Die Bundesanwaltschaft äußerte sich auf Anfrage zunächst nicht zu dem Bericht. Der gebürtige Russe gilt der Meldung zufolge als Logistiker und Instrukteur des geplanten Anschlags und soll Verbindungen zum russischen Geheimdienst haben. Er sei Ende Juli über den Berliner Flughafen BER eingereist und anschließend mit einem Mietwagen in Richtung Leipzig unterwegs gewesen. Zwei Tage vor dem vereitelten Anschlag habe er Deutschland wieder über den BER verlassen.

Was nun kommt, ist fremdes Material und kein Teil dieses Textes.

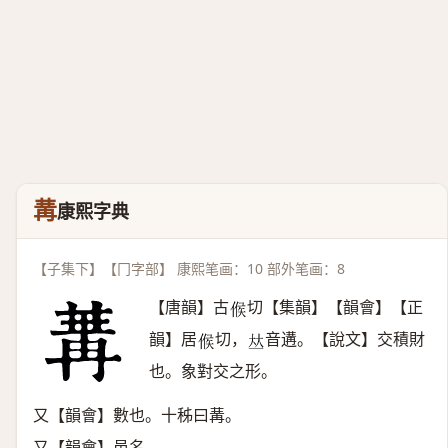
冓
康熙字典
【子集下】【冂字部】 康熙笔画：10 部外笔画：8
【唐韻】古
切【集韻】【韻會】【正
𠋫
韻】居
切，
音遘。【說文】交積財
𠋫
𠀤
也。象對交之形。
又【韻會】數也。十秭曰冓。
又【韻會】邑名。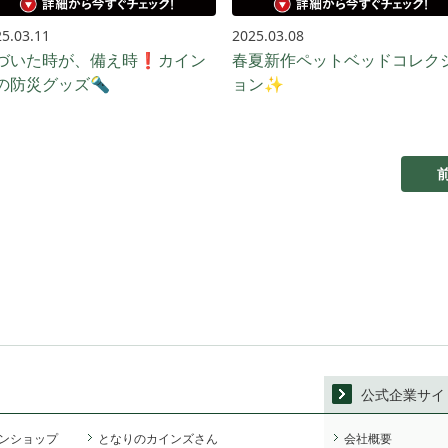
5.03.11
2025.03.08
づいた時が、備え時❗カイン
春夏新作ペットベッドコレク
の防災グッズ🔦
ョン✨
公式企業サイ
ンショップ
となりのカインズさん
会社概要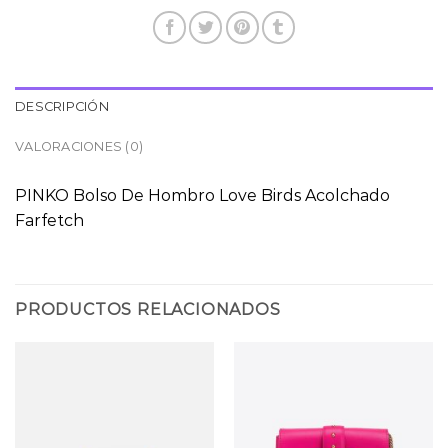
DESCRIPCIÓN
VALORACIONES (0)
PINKO Bolso De Hombro Love Birds Acolchado
Farfetch
PRODUCTOS RELACIONADOS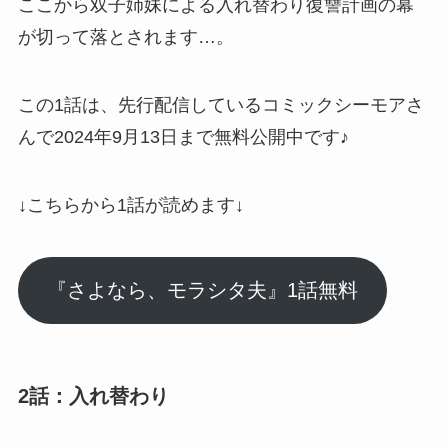
ここから双子姉妹による
入れ替わり復讐計画
の幕
が切って落とされます…。
この1話は、先行配信しているコミックシーモアさ
んで2024年9月13日まで無料公開中です♪
↓こちらから1話が読めます↓
『さよなら、モラシタ夫』1話無料
2話：入れ替わり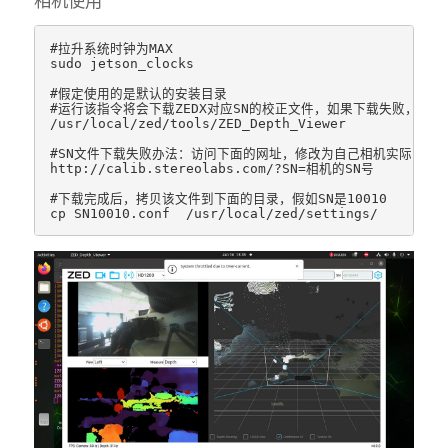
相机使用
#拉升系统时钟为MAX

sudo jetson_clocks

#假定使用的是默认的安装目录

#运行该指令将会下载ZEDX对应SN的校正文件，如果下载失败，会导致Z
/usr/local/zed/tools/ZED_Depth_Viewer

#SN文件下载失败办法：访问下面的网址，修改为自己相机实际的SN号
http://calib.stereolabs.com/?SN=相机的SN号

#下载完成后，拷贝该文件到下面的目录，假如SN是10010
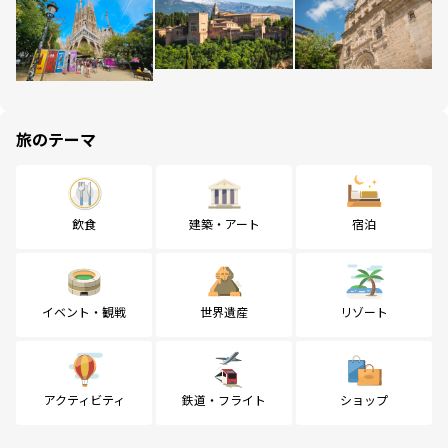
旅のテーマ
飲食
建築・アート
宿泊
イベント・観戦
世界遺産
リゾート
アクティビティ
鉄道・フライト
ショップ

Zweiter Verdächtige sei aktenkundig

Zum zweiten Verdächtigen führten den Ermittlern zufolge DNA-Spuren, die am Tatort gesichert wurden. Gen-Rückstände seien an einer Drohne, an der Innenseite einer mit Sprengstoff gefüllten Konservendose sowie an einer Antenne gefunden worden. Ein Abgleich der Spuren mit europäischen Datenbanken habe Treffer in Litauen und Finnland ergeben. So seien die Behörden auf den Mann aus Belarus gekommen, der bereits wegen anderer Straftaten aktenkundig sei. Er sei mit einem italienischen Touristenvisum eingereist, das Ende April in Minsk ausgestellt worden sei.

Die Fahnder zeigten sich demnach skeptisch, ob die mutmaßlichen Täter zur Verantwortung gezogen werden können. Russland wies in dem Bericht jede Verantwortung zurück. Die russische Botschaft in Berlin sprach von einer "hastig zusammengezimmerten Provokation".